Sou instada a marcar uma opção
entre o vigor
"maravilhosamente" épico da
criação rosiana de feitos e fatos
humanos, orquestrado na força
da linguagem, e a profundidade
encantadoramente "lírica"
machadiana de um
espelhamento da vida humana,
ao qual a complexidade da
linguagem apenas serve.
Na música de Guimarães Rosa,
eu estremeço à percussão e aos
acordes fortes; na música de
Machado, eu fecho os olhos sob o
solo melodioso, as finas
dissonâncias e os arpejos, e
sofro e sorrio.
Assim, elejo Machado como o
simplesmente permanente,
aquele cuja linguagem nasce
para a sua função primeira, que é
recortar a alma humana em
palavras que se arranjam como
qualquer um quereria que elas se
arranjassem.
A obra
Escolho "Dom Casmurro".
Aí, mais que nunca em Machado,
não há personagens, mas gente.
Não se narram fatos, mas se
desnudam almas até em fundo
de poço. Não se canta nada que
deslumbre, mas produz-se uma
melodia tão paradoxalmente
doída e serena que arranca o
deslumbramento de dentro do
leitor.
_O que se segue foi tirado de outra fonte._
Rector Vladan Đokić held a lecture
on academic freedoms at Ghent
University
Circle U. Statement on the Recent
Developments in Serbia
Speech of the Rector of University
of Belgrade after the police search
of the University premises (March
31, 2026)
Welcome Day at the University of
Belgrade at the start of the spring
Uma vez lido o romance,
temos acrescentada para
sempre às nossas relações uma
galeria de pessoas que lá ficarão
como arquétipos a pautar o
recorte de campo que possamos
fazer, no curso de nossa vida, do
denso mundo dos homens.
E mais, esse livro mostra
exemplarmente o que Machado
faz com seu leitor e de seu leitor:
levando-o a duvidar até do que
um narrador protagonista
(sutilmente colocado à distância
dos fatos) lhe apresenta, joga-o
no mais fundo de seu
desencontro de ser humano.
MARIA HELENA DE MOURA NEVES é lingüista, professora da Universidade Mackenzie e da
Universidade Estadual Paulista. É autora de
"Gramática de Usos do Português" (Ed. Unesp).